Provided records START

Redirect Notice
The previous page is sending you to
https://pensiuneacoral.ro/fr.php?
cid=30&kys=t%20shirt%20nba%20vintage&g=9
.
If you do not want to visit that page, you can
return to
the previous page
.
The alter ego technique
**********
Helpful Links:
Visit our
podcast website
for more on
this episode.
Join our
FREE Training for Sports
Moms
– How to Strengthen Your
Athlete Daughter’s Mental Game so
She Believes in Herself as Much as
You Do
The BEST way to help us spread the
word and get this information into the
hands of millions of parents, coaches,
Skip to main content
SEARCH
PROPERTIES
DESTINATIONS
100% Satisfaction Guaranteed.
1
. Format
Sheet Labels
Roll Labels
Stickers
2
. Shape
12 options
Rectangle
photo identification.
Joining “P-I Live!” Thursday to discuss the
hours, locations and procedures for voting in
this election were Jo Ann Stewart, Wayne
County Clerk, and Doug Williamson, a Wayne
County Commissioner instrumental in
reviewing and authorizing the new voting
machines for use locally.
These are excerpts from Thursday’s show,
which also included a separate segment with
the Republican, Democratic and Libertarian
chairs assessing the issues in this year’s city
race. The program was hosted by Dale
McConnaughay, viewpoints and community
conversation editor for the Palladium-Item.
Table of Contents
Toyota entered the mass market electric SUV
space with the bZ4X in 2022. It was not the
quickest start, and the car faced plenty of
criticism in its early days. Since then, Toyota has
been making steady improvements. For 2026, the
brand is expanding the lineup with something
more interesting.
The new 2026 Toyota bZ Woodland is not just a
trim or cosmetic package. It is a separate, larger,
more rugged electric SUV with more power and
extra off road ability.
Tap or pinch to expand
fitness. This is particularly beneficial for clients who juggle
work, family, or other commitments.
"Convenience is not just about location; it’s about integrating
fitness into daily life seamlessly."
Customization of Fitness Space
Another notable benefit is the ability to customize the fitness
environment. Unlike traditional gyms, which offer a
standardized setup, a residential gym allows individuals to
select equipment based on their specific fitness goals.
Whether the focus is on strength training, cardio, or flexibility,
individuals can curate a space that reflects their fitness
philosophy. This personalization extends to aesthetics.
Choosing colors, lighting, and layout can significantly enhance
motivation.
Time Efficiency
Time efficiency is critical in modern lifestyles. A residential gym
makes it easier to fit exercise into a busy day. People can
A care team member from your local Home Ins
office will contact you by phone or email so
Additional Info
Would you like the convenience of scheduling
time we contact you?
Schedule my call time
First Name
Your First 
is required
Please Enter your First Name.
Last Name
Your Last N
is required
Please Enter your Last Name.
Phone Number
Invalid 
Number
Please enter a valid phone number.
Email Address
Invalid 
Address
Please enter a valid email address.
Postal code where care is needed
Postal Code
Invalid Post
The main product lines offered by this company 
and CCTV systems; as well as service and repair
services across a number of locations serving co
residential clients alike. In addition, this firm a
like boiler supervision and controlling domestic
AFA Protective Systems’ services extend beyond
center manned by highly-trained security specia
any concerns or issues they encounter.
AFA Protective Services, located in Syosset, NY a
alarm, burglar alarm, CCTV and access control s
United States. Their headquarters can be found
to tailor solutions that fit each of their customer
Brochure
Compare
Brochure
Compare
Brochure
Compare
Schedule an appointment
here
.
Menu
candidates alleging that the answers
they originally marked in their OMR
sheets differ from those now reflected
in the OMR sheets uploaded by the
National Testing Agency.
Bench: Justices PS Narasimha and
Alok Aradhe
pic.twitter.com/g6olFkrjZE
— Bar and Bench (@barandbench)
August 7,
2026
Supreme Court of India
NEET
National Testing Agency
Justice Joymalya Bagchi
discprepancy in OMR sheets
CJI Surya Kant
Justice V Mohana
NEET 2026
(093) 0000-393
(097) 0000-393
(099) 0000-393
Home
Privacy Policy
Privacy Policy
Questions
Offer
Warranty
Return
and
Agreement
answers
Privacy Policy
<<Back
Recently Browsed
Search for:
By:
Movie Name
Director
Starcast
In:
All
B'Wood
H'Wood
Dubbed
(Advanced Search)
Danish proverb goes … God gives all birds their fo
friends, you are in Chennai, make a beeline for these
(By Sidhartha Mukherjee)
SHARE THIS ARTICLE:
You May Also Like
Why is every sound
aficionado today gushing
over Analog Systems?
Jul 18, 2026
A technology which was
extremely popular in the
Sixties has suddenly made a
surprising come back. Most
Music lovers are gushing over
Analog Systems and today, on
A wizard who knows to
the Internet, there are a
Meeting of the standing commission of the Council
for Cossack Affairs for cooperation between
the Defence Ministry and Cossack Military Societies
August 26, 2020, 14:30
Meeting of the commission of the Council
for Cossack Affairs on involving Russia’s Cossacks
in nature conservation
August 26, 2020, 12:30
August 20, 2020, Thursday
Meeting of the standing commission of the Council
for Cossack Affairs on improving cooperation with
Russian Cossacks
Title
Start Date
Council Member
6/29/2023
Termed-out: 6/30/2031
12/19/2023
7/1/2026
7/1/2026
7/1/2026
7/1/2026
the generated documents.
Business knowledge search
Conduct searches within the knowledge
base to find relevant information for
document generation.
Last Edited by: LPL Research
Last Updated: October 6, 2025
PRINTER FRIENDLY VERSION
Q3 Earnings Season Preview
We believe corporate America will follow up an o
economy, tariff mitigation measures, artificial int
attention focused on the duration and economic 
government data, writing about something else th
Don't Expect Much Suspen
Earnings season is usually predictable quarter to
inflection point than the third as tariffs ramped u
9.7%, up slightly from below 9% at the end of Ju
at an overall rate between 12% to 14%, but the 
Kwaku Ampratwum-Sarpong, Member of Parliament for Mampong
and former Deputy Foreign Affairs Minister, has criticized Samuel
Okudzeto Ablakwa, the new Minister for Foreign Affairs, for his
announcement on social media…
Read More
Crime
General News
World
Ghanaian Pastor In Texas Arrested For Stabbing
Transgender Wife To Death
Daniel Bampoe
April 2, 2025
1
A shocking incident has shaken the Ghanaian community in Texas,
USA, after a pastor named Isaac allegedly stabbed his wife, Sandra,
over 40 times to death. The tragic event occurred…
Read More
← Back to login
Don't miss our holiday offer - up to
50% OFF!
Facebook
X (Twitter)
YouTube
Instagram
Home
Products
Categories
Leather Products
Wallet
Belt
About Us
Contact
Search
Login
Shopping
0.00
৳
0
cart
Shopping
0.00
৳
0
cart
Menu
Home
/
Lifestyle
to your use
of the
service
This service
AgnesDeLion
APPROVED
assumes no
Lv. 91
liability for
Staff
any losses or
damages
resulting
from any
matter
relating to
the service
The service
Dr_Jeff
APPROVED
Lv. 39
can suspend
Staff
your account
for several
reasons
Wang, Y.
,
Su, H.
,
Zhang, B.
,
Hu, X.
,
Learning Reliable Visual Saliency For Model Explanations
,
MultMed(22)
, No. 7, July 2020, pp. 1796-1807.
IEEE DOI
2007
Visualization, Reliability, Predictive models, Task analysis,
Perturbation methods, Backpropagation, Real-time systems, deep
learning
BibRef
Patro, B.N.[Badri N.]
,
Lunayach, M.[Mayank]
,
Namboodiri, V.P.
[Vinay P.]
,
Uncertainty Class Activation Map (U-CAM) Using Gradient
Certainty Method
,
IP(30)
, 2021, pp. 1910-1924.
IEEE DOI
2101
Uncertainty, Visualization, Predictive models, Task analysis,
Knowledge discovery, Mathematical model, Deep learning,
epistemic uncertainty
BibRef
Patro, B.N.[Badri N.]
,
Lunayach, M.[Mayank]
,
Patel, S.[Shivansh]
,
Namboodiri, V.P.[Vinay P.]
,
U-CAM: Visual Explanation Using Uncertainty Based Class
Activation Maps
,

Provided records END

▸ What to work on: What you retype should run from the first line of the entries above through the line containing "podcast website", exactly and in full.

▸ Solved problem:
Redirect Notice
The previous page is sending you to
https://pensiuneacoral.ro/fr.php?
cid=30&kys=t%20shirt%20nba%20vintage&g=9
.
If you do not want to visit that page, you can
return to
the previous page
.
The alter ego technique
**********
Helpful Links:
Visit our
podcast website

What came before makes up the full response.